Lo que debe hacer es PCR en el mismo tramo de ADN de dos fuentes diferentes, ‘derretirlas’, es decir, calentarlas lo suficiente como para que todas sus hélices dobles se desenreden y se conviertan en hebras individuales, luego se enfríen lo suficientemente lentamente como para que las dobles hélices se reforman en lugar de emparejar bolas nudosas de una sola hebra, pero no tan lentamente que cada hebra coincida con su secuencia exactamente opuesta. Debería terminar con hélices formadas por una cadena de cada fuente, que bien puede tener exactamente este tipo de desajuste cuando un par de bases es diferente.

Luego intenta detectar dónde están los desajustes. El tetróxido de osmio hizo el truco al encajar en los huecos y cortar la doble hélice. Electroforesis la muestra y obtienes fragmentos que te dicen exactamente qué tan lejos estaba la falta de coincidencia, pero OsO4 era una sustancia sangrienta y horrible con la que trabajar y esto estaba anticuado incluso cuando lo usé.

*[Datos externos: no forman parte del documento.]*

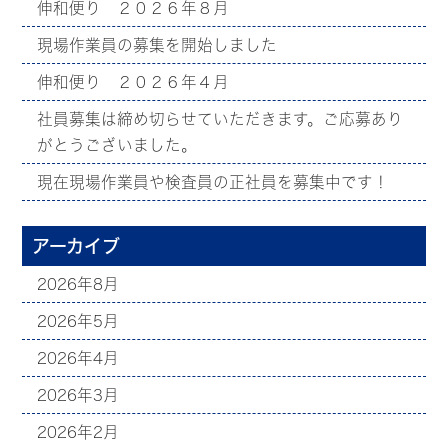
伸和便り ２０２６年８月
現場作業員の募集を開始しました
伸和便り ２０２６年４月
社員募集は締め切らせていただきます。ご応募あり
がとうございました。
現在現場作業員や検査員の正社員を募集中です！
アーカイブ
2026年8月
2026年5月
2026年4月
2026年3月
2026年2月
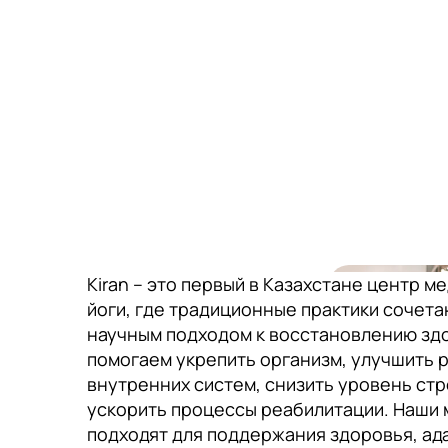
Kiran – это первый в Казахстане центр м
йоги, где традиционные практики сочета
научным подходом к восстановлению зд
помогаем укрепить организм, улучшить 
внутренних систем, снизить уровень стр
ускорить процессы реабилитации. Наши 
подходят для поддержания здоровья, ад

Si fueras muy, muy cuidadoso, podrías desenredar los soportes al colocarlos en un gel sobre un gradiente de temperatura. Las hélices que no coinciden se derretirían y se detendrían en el gel ligeramente antes que las perfectamente combinadas ya que tenían menos enlaces de hidrógeno que las mantenían juntas. Es difícil de hacer, pero lo puse a trabajar, aunque los polimorfismos de conformación de un solo hilo (un poco torpes, pero básicamente hebras simples secuenciadas de forma ligeramente diferente que hacen bolas nudosas de diferentes formas cuando se enfrían rápidamente) fueron un poco más confiables.

Supongo que en estos días la secuenciación es tan fácil con los secuenciadores automáticos que simplemente ejecutarías durante toda la noche y la computadora te diría el puntaje por la mañana.

Lo que debe hacer es PCR en el mismo tramo de ADN de dos fuentes diferentes, ‘derretirlas’, es decir, calentarlas lo suficiente como para que todas sus hélices dobles se desenreden y se conviertan en hebras individuales, luego se enfríen lo suficientemente lentamente como para que las dobles hélices se reforman en lugar de emparejar bolas nudosas de una sola hebra, pero no tan lentamente que cada hebra coincida con su secuencia exactamente opuesta. Debería terminar con hélices formadas por una cadena de cada fuente, que bien puede tener exactamente este tipo de desajuste cuando un par de bases es diferente. Luego intenta detectar dónde están los desajustes. El tetróxido de osmio hizo el truco al encajar en los huecos y cortar la doble hélice. Electroforesis la muestra y obtienes fragmentos que te dicen exactamente qué tan lejos estaba la falta de coincidencia, pero OsO4 era una sustancia sangrienta y horrible con la que trabajar y esto estaba anticuado incluso cuando lo usé. Si fueras muy, muy cuidadoso, podrías desenredar los soportes al colocarlos en un gel sobre un gradiente de temperatura. Las hélices que no coinciden se derretirían y se detendrían en el gel ligeramente antes que las perfectamente combinadas, ya que tenían menos enlaces de hidrógeno que las mantenían juntas. Es difícil de hacer, pero lo puse a trabajar, aunque los polimorfismos de conformación de un solo hilo (un poco torpes, pero básicamente hebras simples secuenciadas de forma ligeramente diferente que hacen bolas nudosas de diferentes formas cuando se enfrían rápidamente) fueron un poco más confiables.

Bueno, tales emparejamientos ocurren ocasionalmente cuando las bases cambian temporalmente a otro tautómero, y probablemente sea la causa de parte de la tasa de mutación espontánea.